New Milwaukee Art Museum Highlights Work of Eight Artists Who Met in Philadelphia
A new show at the Milwaukee Art Museum highlights the works of the early 20th-century artists known as “The Eight”, writes Lance Esplund for The Wall Street Journal.
The eight artists who met while studying at Pennsylvania Academy of Fine Arts or working as illustrators and cartoonists at Philadelphia newspapers and magazines portrayed the gritty reality of urban America and are considered to be the country’s first modern artists.
They organized their first major exhibition in 1908 at a New York gallery. “Eight American Painters” was mounted in defiance of the conservative jury system and aesthetic outlook of American art academies.
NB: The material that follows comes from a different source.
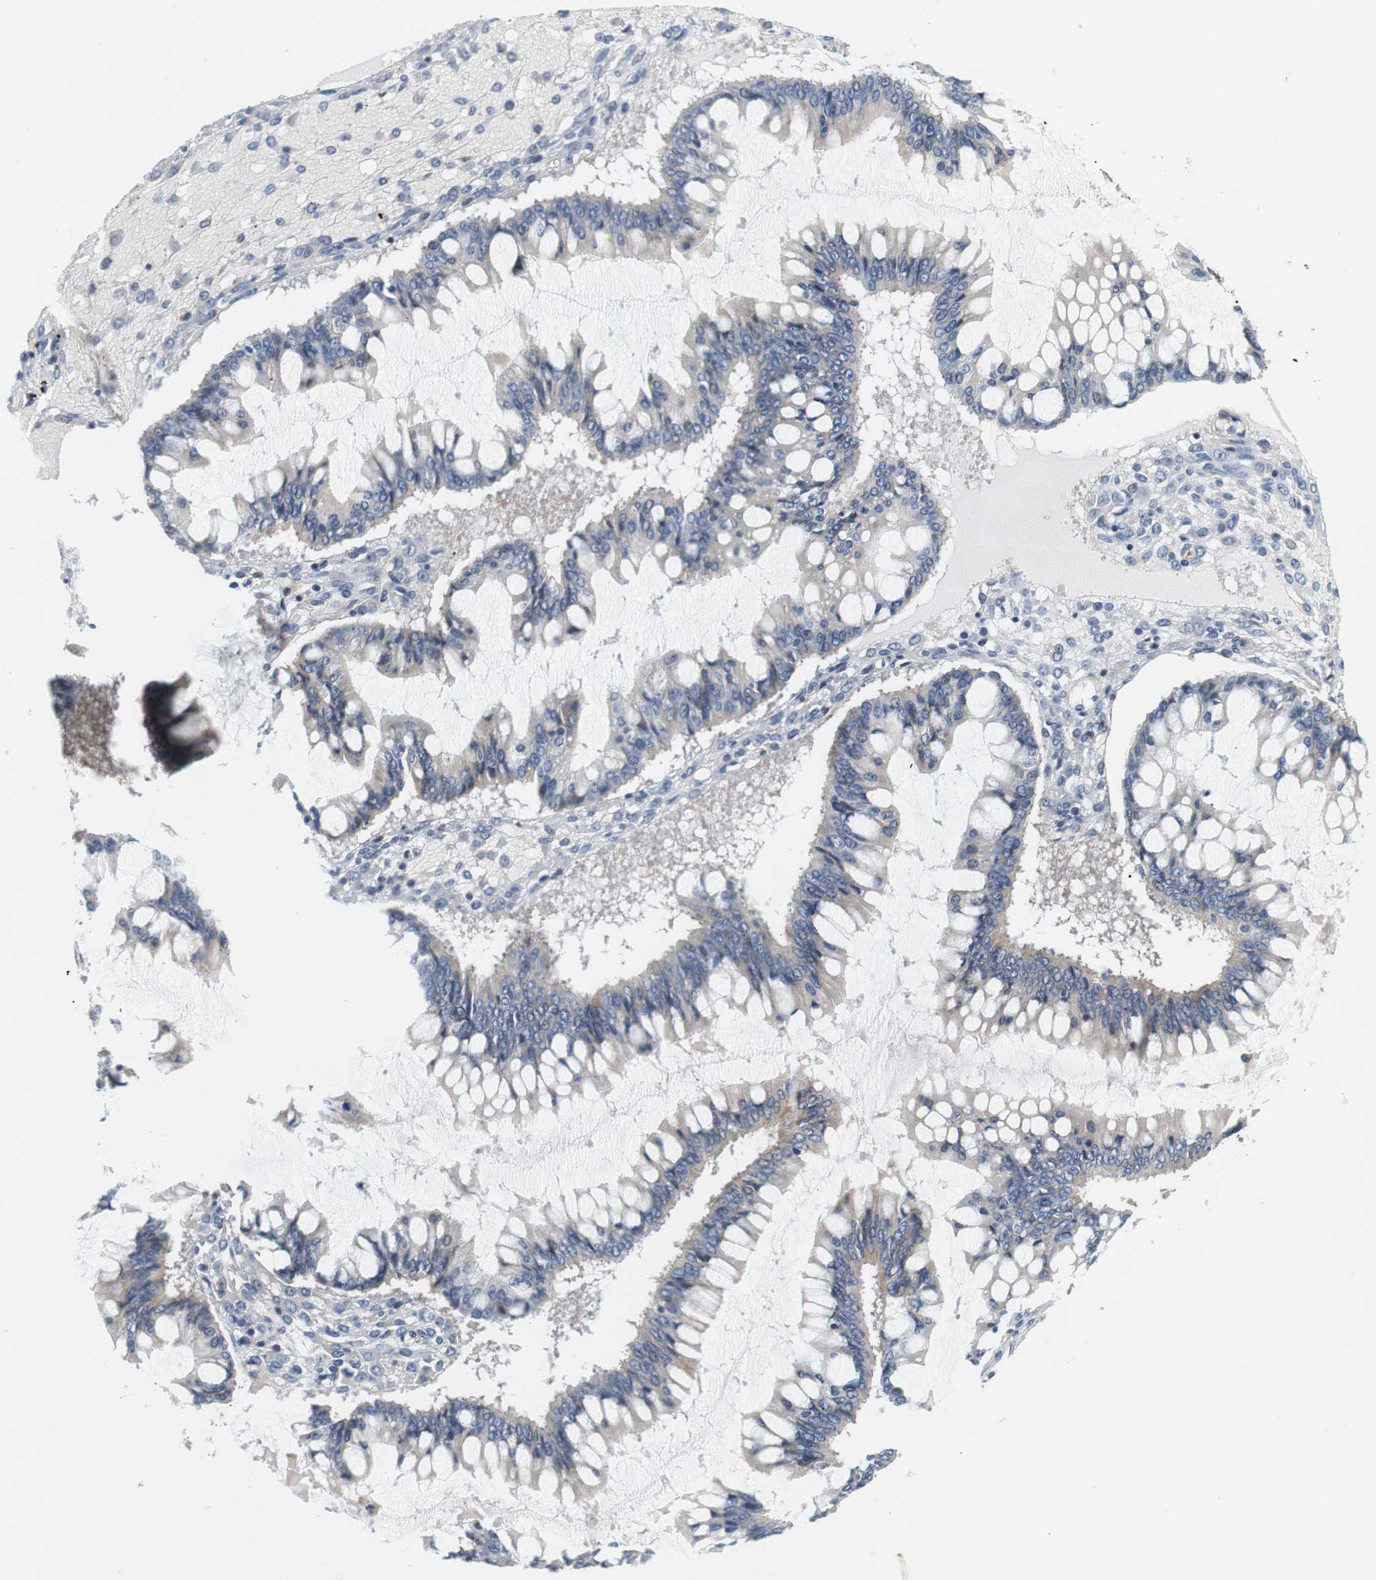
{"staining": {"intensity": "negative", "quantity": "none", "location": "none"}, "tissue": "ovarian cancer", "cell_type": "Tumor cells", "image_type": "cancer", "snomed": [{"axis": "morphology", "description": "Cystadenocarcinoma, mucinous, NOS"}, {"axis": "topography", "description": "Ovary"}], "caption": "There is no significant positivity in tumor cells of ovarian mucinous cystadenocarcinoma.", "gene": "SLC30A1", "patient": {"sex": "female", "age": 73}}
Maurice Prendergast, Arthur Bowen Davies, George Luks, William Glackens, John Sloan, Ernest Lawson, Everett Shinn, and Robert Henri portrayed bleak and unvarnished depictions of everyday urban subjects that exposed the nation’s socioeconomic disparities.
The exhibition turned out to be an unexpected sensation. It traveled across the United States and was seen by thousands of art aficionados.
The new “The Ashcan School and The Eight: ‘Creating a National Art’” exhibition is made up from around 40 paintings and close to 80 prints, drawings, and pastels created by The Eight and associated artists.